## Görev Yönergesi:
Aşağıdaki, bir türküyle açılan alıntılanan metni baştan sona yeniden yazınız. Hiçbir sözcüğü, noktalama işaretini ya da satırı değiştirmeyiniz.
┌─ Alıntılanan Metin
Orhan Hakalmaz “Bir of çeksem karşıki dağlar yıkılır” derken, derdi başkaydı.
O sevdiğinden beklediği habere hasretti:
“Bir of çeksem karşıki dağlar yıkılır,
Bugün posta günü canım sıkılır.”
Benim hasretliğim ise iyiye, güzele, doğru yapılması gereken işlere!
Olmuyor işte.
Ağır aksak, yarım yamalak bir düzen hüküm sürdükçe; dağlar değilse bile evler yıkılıyor insanların tepesine!
Of... Of...
* * *
Nasıldı türkünün devamı?
Şöyle:
“Ellerin mektubu gelmiş okunur,
Benim yüreğime hançer sokulur.”
Geçen hafta “Resmen itiraf” başlıklı yazıyı yazarken, benim de yüreğime işte öyle bir hançer saplıydı.
Hançerin adı da, Başbakanlık Afet ve Acil Durum Yönetimi Başkanlığı’ydı.
* * *
Boşuna yazmadım şu satırları:
“Bu ülkenin adı en çok bilinen kurumu olmalıydı, Başbakanlık Afet ve Acil Durum Yönetimi Başkanlığı.
└─
┌─ Gösterilen Veriler
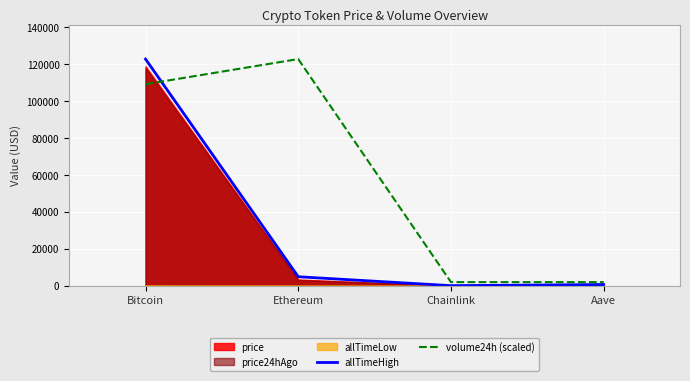

What is the difference between the second highest and second lowest values in the volume24h (scaled) series?

107261.7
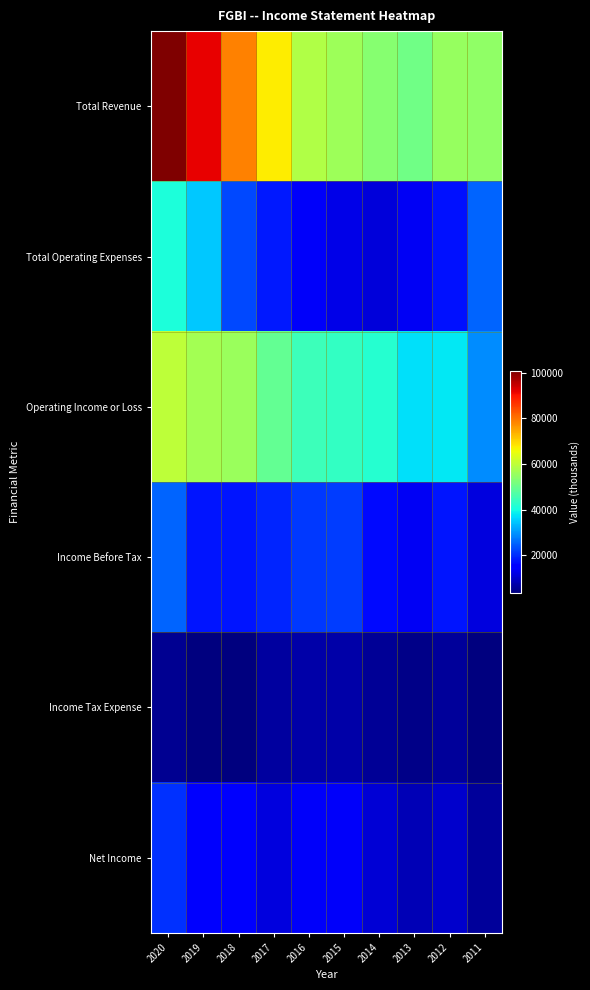

Rank the series by their maximum value, from highest to lowest.

Total Revenue, Operating Income or Loss, Total Operating Expenses, Income Before Tax, Net Income, Income Tax Expense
└─
## Yanıt Aşağıdadır:
Orhan Hakalmaz “Bir of çeksem karşıki dağlar yıkılır” derken, derdi başkaydı.
O sevdiğinden beklediği habere hasretti:
“Bir of çeksem karşıki dağlar yıkılır,
Bugün posta günü canım sıkılır.”
Benim hasretliğim ise iyiye, güzele, doğru yapılması gereken işlere!
Olmuyor işte.
Ağır aksak, yarım yamalak bir düzen hüküm sürdükçe; dağlar değilse bile evler yıkılıyor insanların tepesine!
Of... Of...
* * *
Nasıldı türkünün devamı?
Şöyle:
“Ellerin mektubu gelmiş okunur,
Benim yüreğime hançer sokulur.”
Geçen hafta “Resmen itiraf” başlıklı yazıyı yazarken, benim de yüreğime işte öyle bir hançer saplıydı.
Hançerin adı da, Başbakanlık Afet ve Acil Durum Yönetimi Başkanlığı’ydı.
* * *
Boşuna yazmadım şu satırları:
“Bu ülkenin adı en çok bilinen kurumu olmalıydı, Başbakanlık Afet ve Acil Durum Yönetimi Başkanlığı.